There are several ways to defend against this charge. You can, for example, use call logs or data usage records to show you weren’t using your phone at the time of the alleged offence. If you were calling emergency services in response to a genuine emergency (and it wasn’t possible or practical to pull over), this would make it an exception to the law.
‘Totting up’ 9-12 Points On Your License
For most motoring offences you’ll get penalty points and a fine. Once you reach 12 points, the court will give you an immediate driving ban for a minimum of six months. This is called a ‘totting-up’ disqualification.

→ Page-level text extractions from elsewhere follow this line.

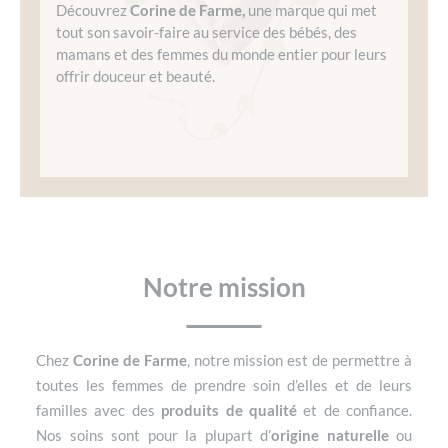
Découvrez
Corine de Farme,
une marque qui met
tout son savoir-faire au service des bébés, des
mamans et des femmes du monde entier pour leurs
offrir douceur et beauté.
Notre mission
Chez
Corine de Farme
, notre mission est de permettre à
toutes les femmes de prendre soin d’elles et de leurs
familles avec des
produits de qualité
et de confiance.
Nos soins sont pour la plupart d’
origine naturelle
ou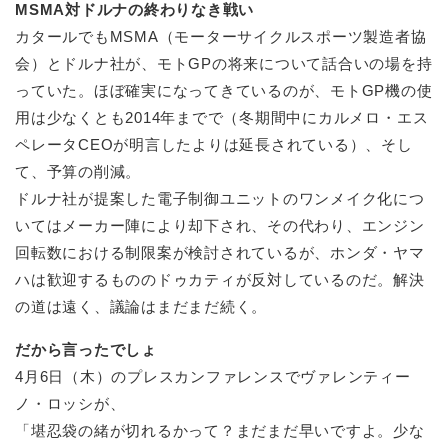
MSMA対ドルナの終わりなき戦い
カタールでもMSMA（モーターサイクルスポーツ製造者協
会）とドルナ社が、モトGPの将来について話合いの場を持
っていた。ほぼ確実になってきているのが、モトGP機の使
用は少なくとも2014年までで（冬期間中にカルメロ・エス
ペレータCEOが明言したよりは延長されている）、そし
て、予算の削減。
ドルナ社が提案した電子制御ユニットのワンメイク化につ
いてはメーカー陣により却下され、その代わり、エンジン
回転数における制限案が検討されているが、ホンダ・ヤマ
ハは歓迎するもののドゥカティが反対しているのだ。解決
の道は遠く、議論はまだまだ続く。
だから言ったでしょ
4月6日（木）のプレスカンファレンスでヴァレンティー
ノ・ロッシが、
「堪忍袋の緒が切れるかって？まだまだ早いですよ。少な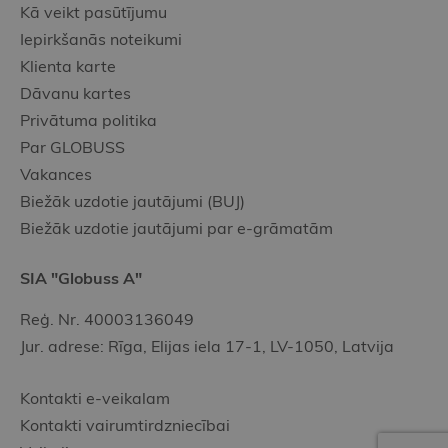
Kā veikt pasūtījumu
Iepirkšanās noteikumi
Klienta karte
Dāvanu kartes
Privātuma politika
Par GLOBUSS
Vakances
Biežāk uzdotie jautājumi (BUJ)
Biežāk uzdotie jautājumi par e-grāmatām
SIA "Globuss A"
Reģ. Nr. 40003136049
Jur. adrese: Rīga, Elijas iela 17-1, LV-1050, Latvija
Kontakti e-veikalam
Kontakti vairumtirdzniecībai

This makes it possible to face a six-month ban with only one previous conviction: if you’ve been given six points for a past motoring offence and now you’re facing another one that could earn you another six.
So if you’re accused of a driving offence that could take you up to 12 penalty points, it’s vital to get legal advice – only by avoiding a conviction can you avoid a ban.

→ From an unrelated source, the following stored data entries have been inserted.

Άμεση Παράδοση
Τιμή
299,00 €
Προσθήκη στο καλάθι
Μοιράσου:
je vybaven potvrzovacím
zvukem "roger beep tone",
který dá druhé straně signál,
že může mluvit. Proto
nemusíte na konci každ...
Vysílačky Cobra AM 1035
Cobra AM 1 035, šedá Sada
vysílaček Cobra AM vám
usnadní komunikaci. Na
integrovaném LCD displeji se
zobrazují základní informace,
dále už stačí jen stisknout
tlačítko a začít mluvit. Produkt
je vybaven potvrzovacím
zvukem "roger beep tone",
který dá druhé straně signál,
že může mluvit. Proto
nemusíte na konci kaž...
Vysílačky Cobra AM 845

If you do accumulate 12 points, there’s only one way to avoid a ban: you’d need to show the ban would cause you ‘exceptional hardship’. If the magistrates agree, they have the discretionary power to decide against disqualifying you from driving. It’s very important to show the court proper evidence of exceptional hardship though –standing in court and stating that you’ll lose your job probably won’t be enough. Good legal advice is vital to help you make this argument.
Driving Without Insurance
Driving without insurance is a serious criminal offence. It carries a penalty of six to eight points on your license and a fine of up to £5,000. The Court also has the discretion to give you an immediate driving ban of up to 12 months.
But there are several defences you can make to reduce the penalty points and fines – or avoid them altogether.
If you’ve been charged with driving without insurance, it’ll be the result of a police national computer check. But it’s not uncommon for the police computer to make a mistake and to show no insurance when there actually is a policy in place. This is especially common where the driver has fleet insurance cover or a motor trader policy.
It’s also possible to show extenuating circumstances for driving without insurance.
For example, you could have an honest reason to believe you were insured – your insurance provider may have cancelled your policy without telling you, or the vehicle owner or policyholder could have told you their insurance covered you to drive their car when it didn’t.